GRAPE is included in QuTiP, see the section on Quantum Optimal Control in the QuTiP docs. It is used via the qutip.control.pulseoptim.optimize_pulse() function.

This function has some limitations compared to the optimize_pulses() provided by the Krotov package. Most importantly:

QuTiP’s GRAPE implementation only allows for a single control field (hence “pulse”, instead of “pulses” in optimize_pulses())
The optimization for multiple simultaneous objectives in GRAPE is limited to optimizing a quantum gate. Other uses of parallel objectives, such as optimizing for robustness, is not available.
The GRAPE implementation does not allow for an arbitrary guess-pulse. Guess pulses can only be chosen from a specific set of options (including “random”)
There is only a fixed number of choices for choosing a method for time-propagation. Supplying a problem-specific propagator is not possible.
The optimized pulses are defined on the intervals of the time grid, which does not fit in with other parts of QuTiP, specifically qutip.mesolve.mesolve().

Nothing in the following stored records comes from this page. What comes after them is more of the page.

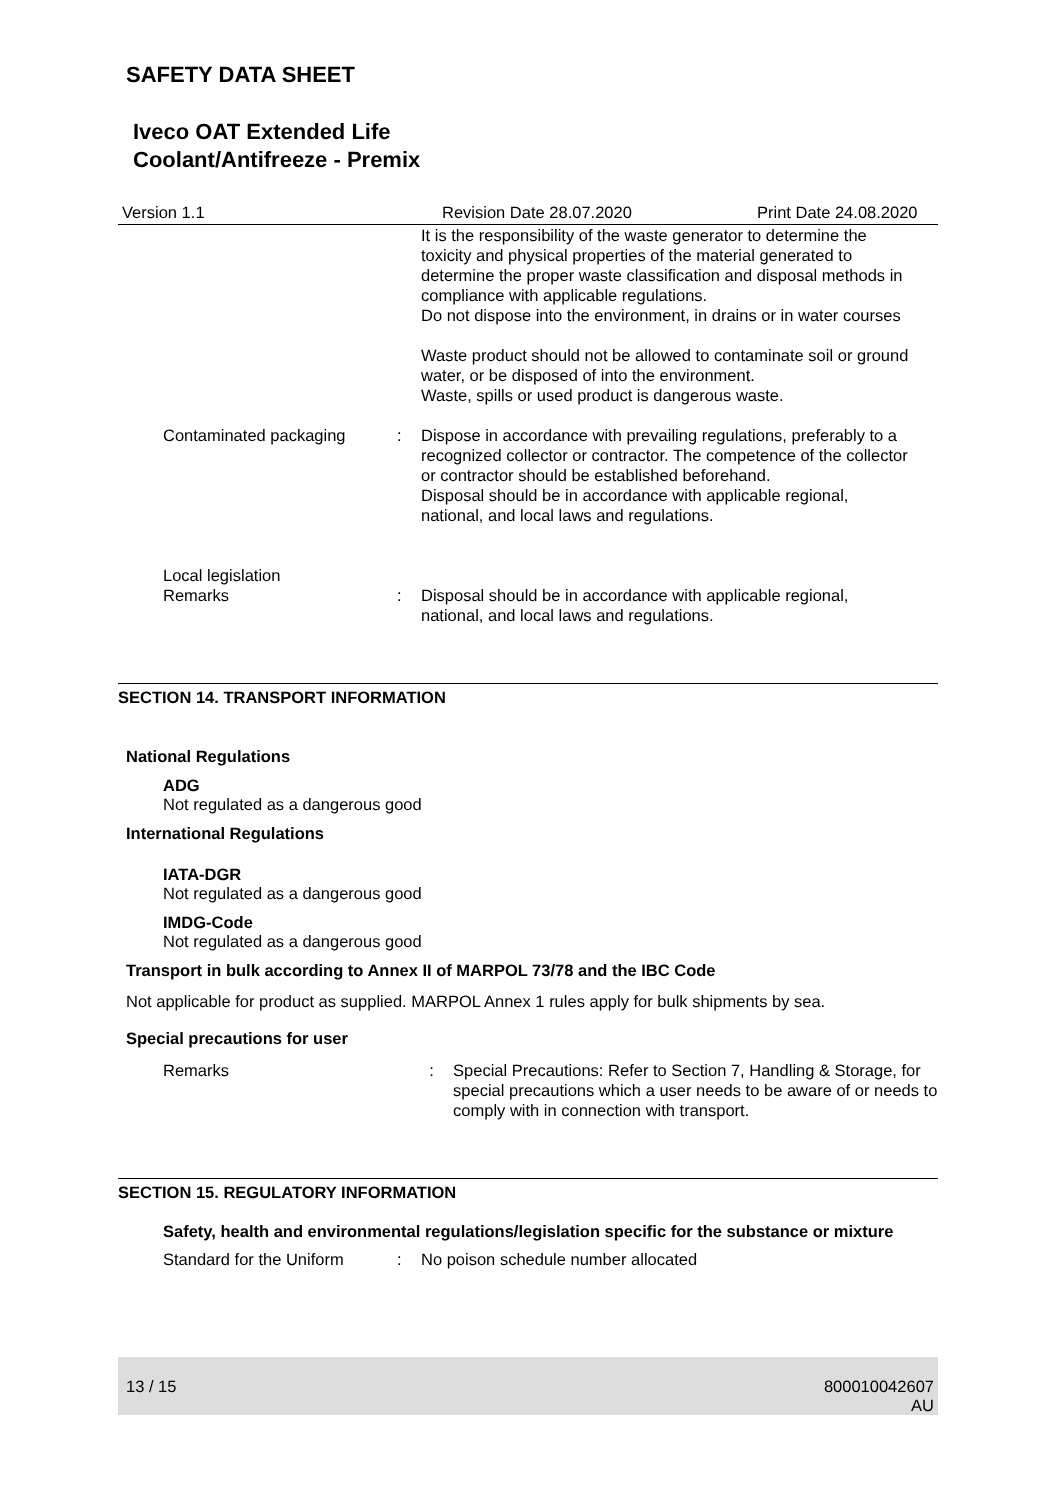SAFETY DATA SHEET
Iveco OAT Extended Life
Coolant/Antifreeze - Premix
Version 1.1 Revision Date 28.07.2020 Print Date 24.08.2020
It is the responsibility of the waste generator to determine the toxicity and physical properties of the material generated to determine the proper waste classification and disposal methods in compliance with applicable regulations.
Do not dispose into the environment, in drains or in water courses
Waste product should not be allowed to contaminate soil or ground water, or be disposed of into the environment.
Waste, spills or used product is dangerous waste.
Contaminated packaging : Dispose in accordance with prevailing regulations, preferably to a recognized collector or contractor. The competence of the collector or contractor should be established beforehand.
Disposal should be in accordance with applicable regional, national, and local laws and regulations.
Local legislation
Remarks
:
Disposal should be in accordance with applicable regional, national, and local laws and regulations.
SECTION 14. TRANSPORT INFORMATION
National Regulations
ADG
Not regulated as a dangerous good
International Regulations
IATA-DGR
Not regulated as a dangerous good
IMDG-Code
Not regulated as a dangerous good
Transport in bulk according to Annex II of MARPOL 73/78 and the IBC Code
Not applicable for product as supplied. MARPOL Annex 1 rules apply for bulk shipments by sea.
Special precautions for user
Remarks : Special Precautions: Refer to Section 7, Handling & Storage, for special precautions which a user needs to be aware of or needs to comply with in connection with transport.
SECTION 15. REGULATORY INFORMATION
Safety, health and environmental regulations/legislation specific for the substance or mixture
Standard for the Uniform
: No poison schedule number allocated
13 / 15 800010042607
AU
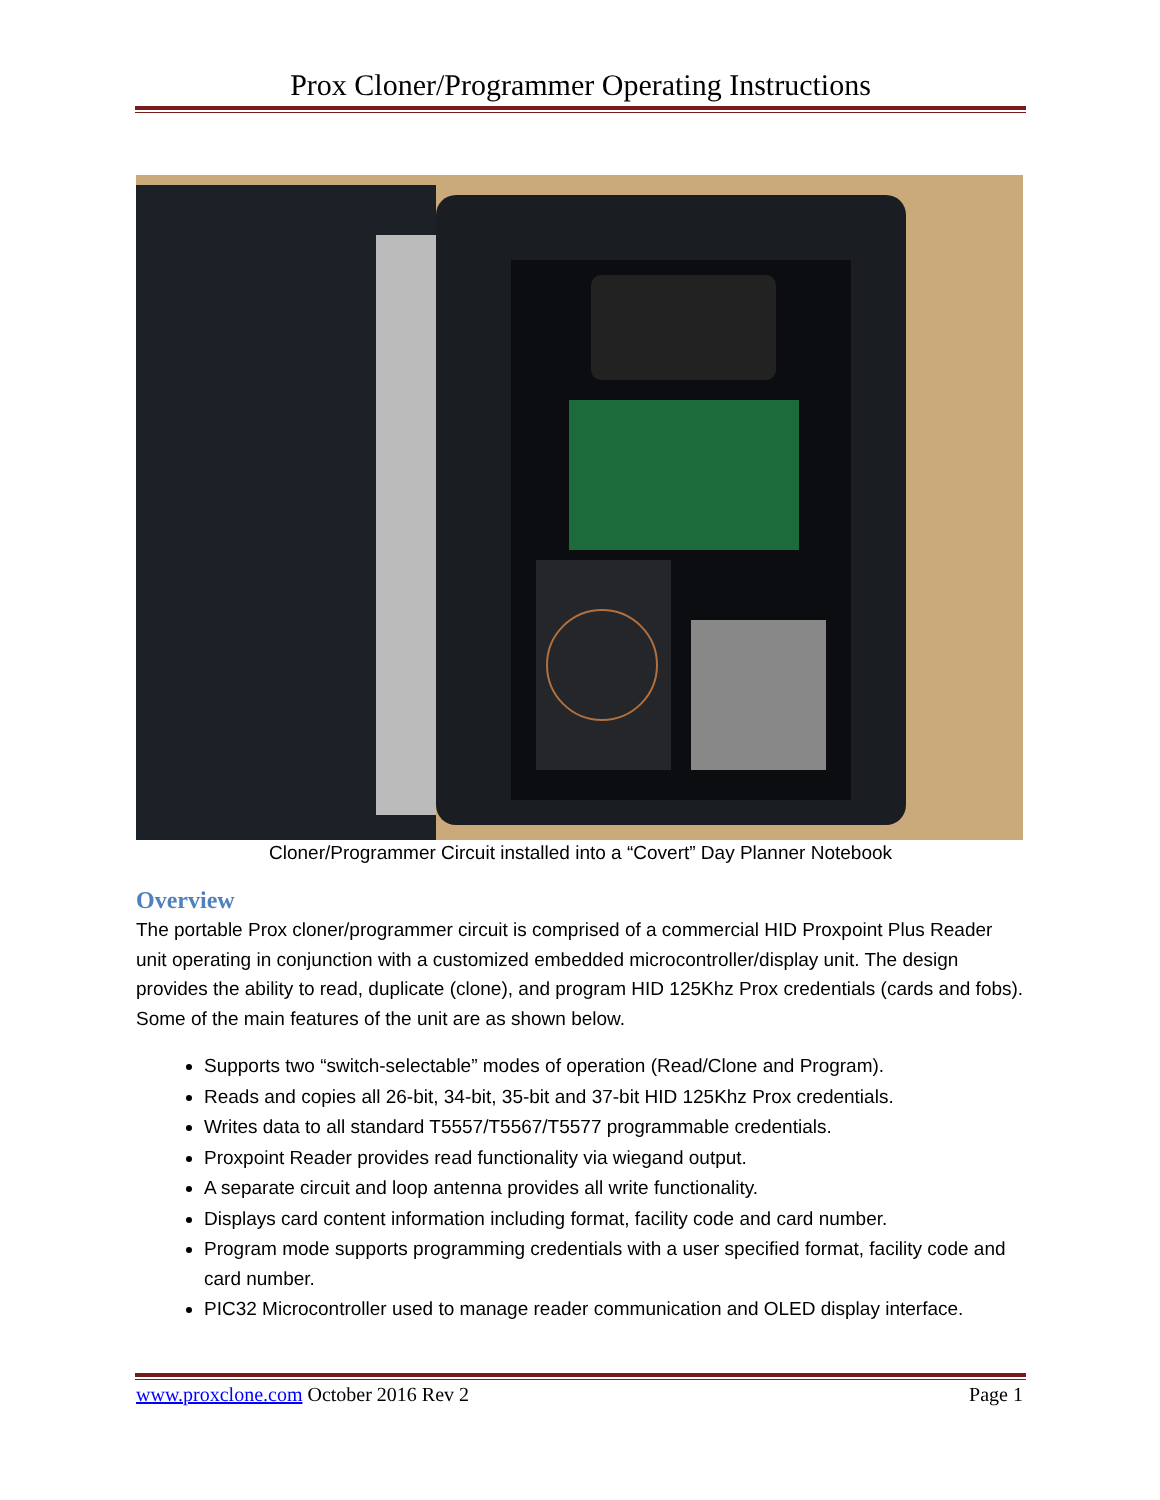Prox Cloner/Programmer Operating Instructions
Cloner/Programmer Circuit installed into a “Covert” Day Planner Notebook
Overview
The portable Prox cloner/programmer circuit is comprised of a commercial HID Proxpoint Plus Reader unit operating in conjunction with a customized embedded microcontroller/display unit. The design provides the ability to read, duplicate (clone), and program HID 125Khz Prox credentials (cards and fobs).
Some of the main features of the unit are as shown below.
Supports two “switch-selectable” modes of operation (Read/Clone and Program).
Reads and copies all 26-bit, 34-bit, 35-bit and 37-bit HID 125Khz Prox credentials.
Writes data to all standard T5557/T5567/T5577 programmable credentials.
Proxpoint Reader provides read functionality via wiegand output.
A separate circuit and loop antenna provides all write functionality.
Displays card content information including format, facility code and card number.
Program mode supports programming credentials with a user specified format, facility code and card number.
PIC32 Microcontroller used to manage reader communication and OLED display interface.
www.proxclone.com October 2016 Rev 2 Page 1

All of these are restrictions of the implementation, not of the underlying method.

Note

There are plans to provide a wrapper-function that provides the interface of qutip.control.pulseoptim.optimize_pulse() for use with Krotov’s method.

Gradient-free optimization¶

In situations where the controls can be reduced to a relatively small number of controllable parameters, gradient-free optimization becomes feasible. Gradient-free optimization requires at most half of the numerical effort than either Krotov’s method or GRAPE, as they only require a single forward-propagation of the objectives in each iteration. Such a gradient-free optimization can be easily realized by following two simple steps:

Write a function that takes an array of optimization parameters as input and returns a figure of merit on output. This function would, e.g., construct a numerical control pulse from the control parameters, simulate the dynamics using qutip.mesolve.mesolve(), and compare to a target state by evaluating the state overlap as a figure of merit.
Pass the function to scipy.optimize.minimize() for gradient-free optimization.

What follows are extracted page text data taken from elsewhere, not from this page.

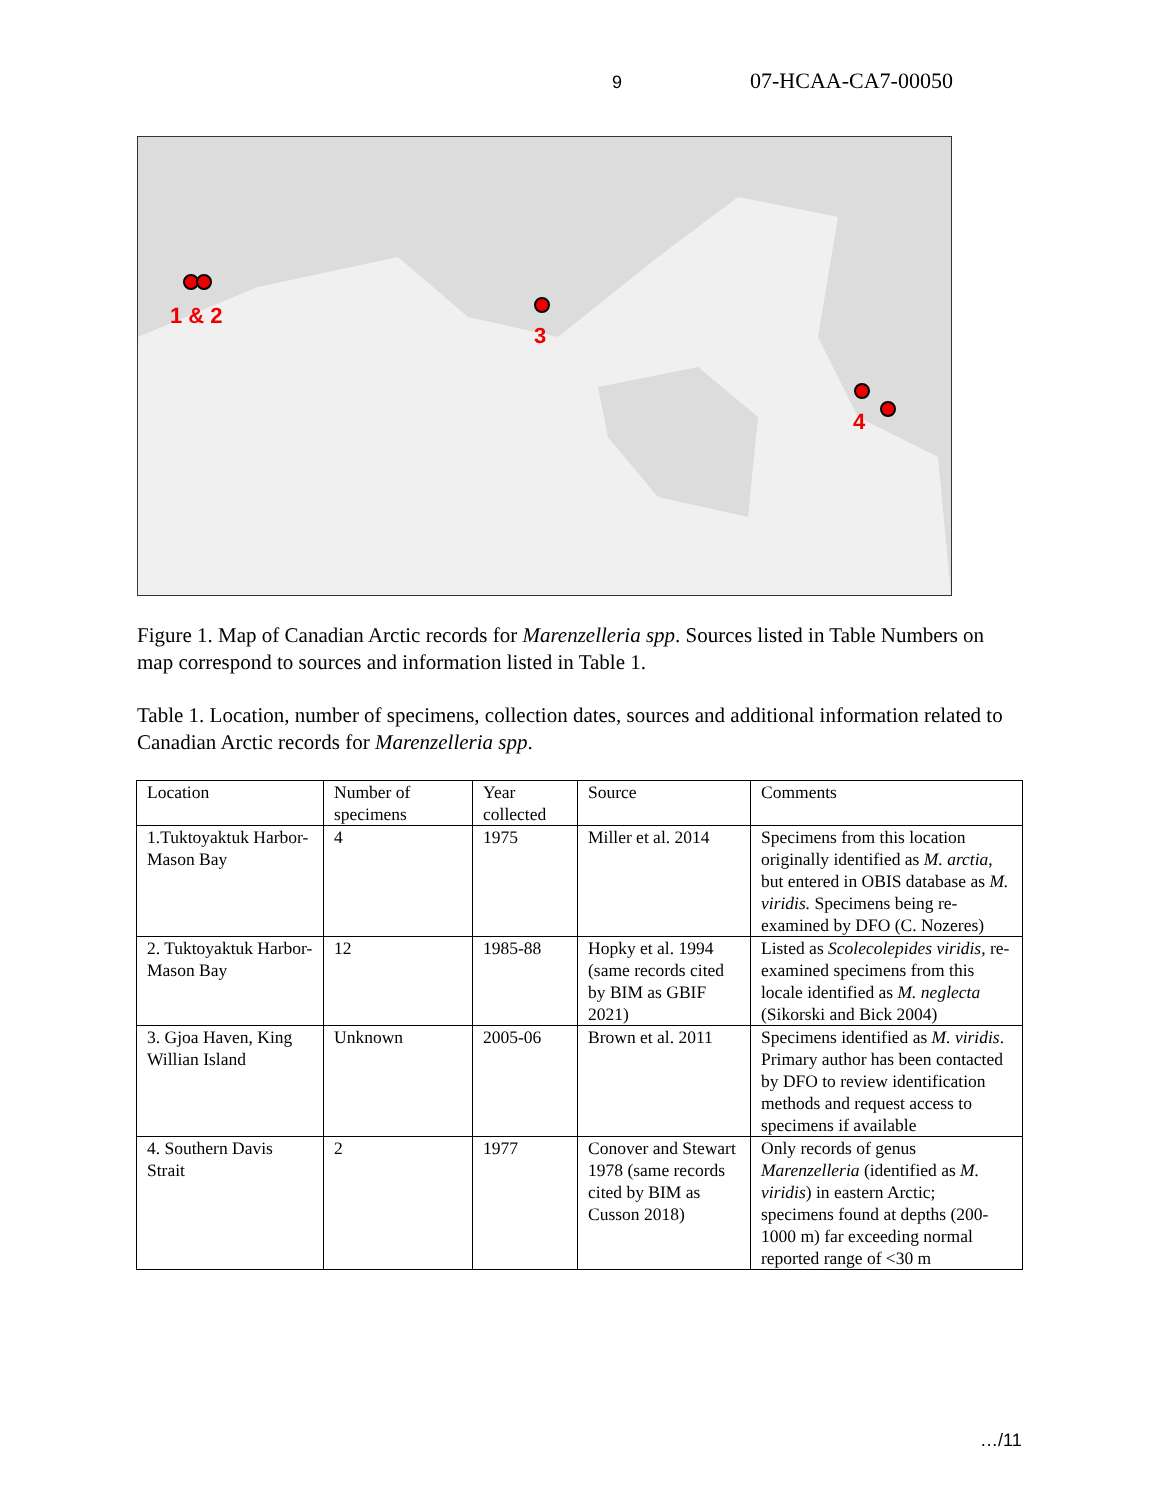9 07-HCAA-CA7-00050
1 & 2
3
4
Figure 1. Map of Canadian Arctic records for Marenzelleria spp. Sources listed in Table Numbers on map correspond to sources and information listed in Table 1.
Table 1. Location, number of specimens, collection dates, sources and additional information related to Canadian Arctic records for Marenzelleria spp.
| Location | Number of specimens | Year collected | Source | Comments |
| 1.Tuktoyaktuk Harbor-Mason Bay | 4 | 1975 | Miller et al. 2014 | Specimens from this location originally identified as M. arctia , but entered in OBIS database as M. viridis. Specimens being re-examined by DFO (C. Nozeres) |
| 2. Tuktoyaktuk Harbor-Mason Bay | 12 | 1985-88 | Hopky et al. 1994 (same records cited by BIM as GBIF 2021) | Listed as Scolecolepides viridis, re-examined specimens from this locale identified as M. neglecta (Sikorski and Bick 2004) |
| 3. Gjoa Haven, King Willian Island | Unknown | 2005-06 | Brown et al. 2011 | Specimens identified as M. viridis . Primary author has been contacted by DFO to review identification methods and request access to specimens if available |
| 4. Southern Davis Strait | 2 | 1977 | Conover and Stewart 1978 (same records cited by BIM as Cusson 2018) | Only records of genus Marenzelleria (identified as M. viridis ) in eastern Arctic; specimens found at depths (200-1000 m) far exceeding normal reported range of <30 m |
…/11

The implementation in scipy.optimize.minimize() allows to choose between different optimization methods, with “Nelder-Mead simplex” being the the default.

A special case of gradient-free optimization is the Chopped RAndom Basis (CRAB) method [DoriaPRL11][CanevaPRA2011]. The essence of CRAB is in the specific choice of the parametrization in terms of a low-dimensional random basis, as the name implies. The optimization itself is performed by Nelder-Mead simplex using this parametrization.

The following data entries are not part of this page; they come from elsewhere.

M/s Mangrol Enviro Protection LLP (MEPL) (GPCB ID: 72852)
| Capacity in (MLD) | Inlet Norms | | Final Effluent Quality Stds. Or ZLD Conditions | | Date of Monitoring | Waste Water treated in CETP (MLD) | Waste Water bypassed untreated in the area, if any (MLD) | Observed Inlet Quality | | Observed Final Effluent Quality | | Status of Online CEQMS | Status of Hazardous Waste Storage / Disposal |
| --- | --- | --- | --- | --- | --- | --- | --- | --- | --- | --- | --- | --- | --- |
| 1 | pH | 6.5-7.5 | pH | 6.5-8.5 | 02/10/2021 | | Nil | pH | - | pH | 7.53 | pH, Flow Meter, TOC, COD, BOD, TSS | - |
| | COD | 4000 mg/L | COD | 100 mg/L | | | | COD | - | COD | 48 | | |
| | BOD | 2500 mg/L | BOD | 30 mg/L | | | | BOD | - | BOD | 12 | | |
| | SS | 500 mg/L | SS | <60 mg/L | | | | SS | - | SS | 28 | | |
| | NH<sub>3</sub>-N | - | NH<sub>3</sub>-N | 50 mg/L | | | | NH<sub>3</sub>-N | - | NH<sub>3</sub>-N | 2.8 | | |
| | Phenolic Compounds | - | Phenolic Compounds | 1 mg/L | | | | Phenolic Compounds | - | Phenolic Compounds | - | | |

An implementation of CRAB is included in QuTiP, see QuTiP’s documentation of CRAB, and uses the same qutip.control.pulseoptim.optimize_pulse() interface as the GRAPE method discussed above with the same limitations.

Choosing an optimization method¶

Whether to use a gradient-free optimization method, GRAPE, or Krotov’s method depends on the size of the problem (both the Hilbert space dimension and the number of control parameters), the requirements on the control pulse, and the optimization functional. Gradient-free methods should be used if propagation is extremely cheap (small Hilbert space dimension), the number of independent control parameters is relatively small, or the functional is of a form that does not allow to calculate gradients easily.

GRAPE should be used if the control parameters are discrete, such as on a coarse-grained time grid, and the derivative of \(J\) with respect to each control parameter is easily computable. Moreover, evaluation of the gradient should be ideally numerically inexpensive.

Krotov’s method should be used if the control is near-continuous, and if the derivative of \(J_T\) with respect to the states, Eq. (7), can be easily calculated. When these conditions are met, Krotov’s method gives excellent convergence, although it is often observed to slow down when getting close to the minimum of \(J\). It can be beneficial to switch from Krotov’s method to GRAPE with LBFGS-B in the final stage of the optimization which does not show such a slow-down due to inclusion of second-derivative information by the Hessian on top of the gradient.